### TASK DETAILS
Reproduce, with no changes, the line that contains "13. s=6 satuan" and all the lines that come after it in the records.

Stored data
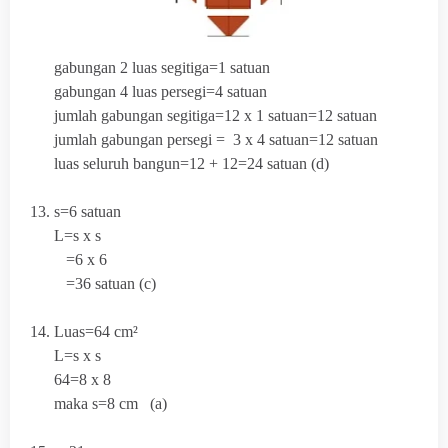
gabungan 2 luas segitiga=1 satuan
gabungan 4 luas persegi=4 satuan
jumlah gabungan segitiga=12 x 1 satuan=12 satuan
jumlah gabungan persegi = 3 x 4 satuan=12 satuan
luas seluruh bangun=12 + 12=24 satuan (d)
13. s=6 satuan
L=s x s
=6 x 6
=36 satuan (c)
14. Luas=64 cm²
L=s x s
64=8 x 8
maka s=8 cm (a)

### SOLUTION TO THE EXERCISE
13. s=6 satuan
L=s x s
=6 x 6
=36 satuan (c)
14. Luas=64 cm²
L=s x s
64=8 x 8
maka s=8 cm (a)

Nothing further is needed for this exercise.